Port 9192 use SASL_SSL protocol and SCRAM-SHA-256,SCRAM-SHA-512 authorization mechanisms.

yangy0000 commented 2 years ago

Unfortunately, offset monitor is built on top of SimpleConsumer which doesn't support SASL_SSL protocal. We are planning to fix this too @laosiaudi

You can make contributions to this if you are interested. :)
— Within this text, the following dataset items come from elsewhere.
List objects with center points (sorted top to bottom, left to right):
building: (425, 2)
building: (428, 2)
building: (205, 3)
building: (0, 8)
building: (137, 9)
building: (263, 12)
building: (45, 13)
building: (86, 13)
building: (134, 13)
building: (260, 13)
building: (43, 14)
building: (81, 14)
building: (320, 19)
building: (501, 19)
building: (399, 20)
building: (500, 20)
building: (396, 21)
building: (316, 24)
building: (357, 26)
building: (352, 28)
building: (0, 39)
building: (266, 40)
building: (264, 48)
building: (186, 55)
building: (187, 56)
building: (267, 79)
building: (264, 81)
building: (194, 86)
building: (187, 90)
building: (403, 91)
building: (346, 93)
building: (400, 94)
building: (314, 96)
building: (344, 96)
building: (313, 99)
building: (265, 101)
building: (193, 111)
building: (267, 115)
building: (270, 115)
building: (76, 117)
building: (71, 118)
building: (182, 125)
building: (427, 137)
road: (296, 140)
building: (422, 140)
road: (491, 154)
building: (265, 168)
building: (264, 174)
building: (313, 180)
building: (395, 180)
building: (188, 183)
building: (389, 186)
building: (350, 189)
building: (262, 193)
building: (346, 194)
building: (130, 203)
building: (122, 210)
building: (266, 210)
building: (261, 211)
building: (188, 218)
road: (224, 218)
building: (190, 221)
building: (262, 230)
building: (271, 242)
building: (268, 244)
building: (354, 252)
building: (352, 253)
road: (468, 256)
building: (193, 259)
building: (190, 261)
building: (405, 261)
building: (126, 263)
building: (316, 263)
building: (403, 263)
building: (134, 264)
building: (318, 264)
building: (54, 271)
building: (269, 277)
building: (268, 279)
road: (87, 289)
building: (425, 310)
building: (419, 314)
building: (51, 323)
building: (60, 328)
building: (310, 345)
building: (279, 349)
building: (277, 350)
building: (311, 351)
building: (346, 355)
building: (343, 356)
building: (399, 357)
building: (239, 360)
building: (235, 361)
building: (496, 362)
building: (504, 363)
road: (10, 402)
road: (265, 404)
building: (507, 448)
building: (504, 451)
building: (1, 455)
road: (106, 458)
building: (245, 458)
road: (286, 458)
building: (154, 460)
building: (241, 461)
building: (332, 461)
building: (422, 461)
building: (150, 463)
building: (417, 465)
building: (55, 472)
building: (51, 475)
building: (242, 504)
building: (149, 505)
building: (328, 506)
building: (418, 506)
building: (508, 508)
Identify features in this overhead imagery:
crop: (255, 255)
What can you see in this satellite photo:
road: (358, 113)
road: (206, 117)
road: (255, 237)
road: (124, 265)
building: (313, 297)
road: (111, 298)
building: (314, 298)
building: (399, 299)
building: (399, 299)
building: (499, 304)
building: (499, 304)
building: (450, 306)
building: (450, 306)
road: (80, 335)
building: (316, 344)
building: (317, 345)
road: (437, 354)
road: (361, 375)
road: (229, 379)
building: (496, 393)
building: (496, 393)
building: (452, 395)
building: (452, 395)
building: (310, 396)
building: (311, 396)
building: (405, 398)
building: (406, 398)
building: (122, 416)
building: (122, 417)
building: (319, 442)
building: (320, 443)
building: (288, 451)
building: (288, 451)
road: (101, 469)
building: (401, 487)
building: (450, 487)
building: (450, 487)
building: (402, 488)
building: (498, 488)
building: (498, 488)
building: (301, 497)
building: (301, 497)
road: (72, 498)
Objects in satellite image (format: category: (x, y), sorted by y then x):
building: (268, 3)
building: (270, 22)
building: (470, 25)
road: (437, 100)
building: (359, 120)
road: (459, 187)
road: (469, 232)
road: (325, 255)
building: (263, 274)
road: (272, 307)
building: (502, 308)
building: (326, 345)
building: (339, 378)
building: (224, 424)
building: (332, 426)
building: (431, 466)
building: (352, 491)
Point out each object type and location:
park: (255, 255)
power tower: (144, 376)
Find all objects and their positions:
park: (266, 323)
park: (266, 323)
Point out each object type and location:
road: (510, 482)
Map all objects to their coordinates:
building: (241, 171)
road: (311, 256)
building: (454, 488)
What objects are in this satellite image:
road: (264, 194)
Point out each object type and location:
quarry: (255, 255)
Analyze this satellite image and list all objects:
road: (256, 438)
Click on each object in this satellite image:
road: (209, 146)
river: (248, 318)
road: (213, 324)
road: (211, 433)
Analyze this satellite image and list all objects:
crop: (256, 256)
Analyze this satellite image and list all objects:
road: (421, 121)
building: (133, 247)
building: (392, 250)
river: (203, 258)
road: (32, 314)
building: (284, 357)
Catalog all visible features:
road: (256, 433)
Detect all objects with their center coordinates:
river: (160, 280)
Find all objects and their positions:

disserakt commented 2 years ago

@yangy0000, @laosiaudi - here's the thing, it's clear - thanks a lot for the info! About contributions - well, we will try, maybe it will work out =)

And at the moment - perhaps there are alternative options, to replace OffsetMonitor with something, for monitoring offset lag - maybe some external utilities? I tried burrow - but nothing worked, most likely because the uReplicator does not create consumer groups.

I would be glad to hear any advice, thanks.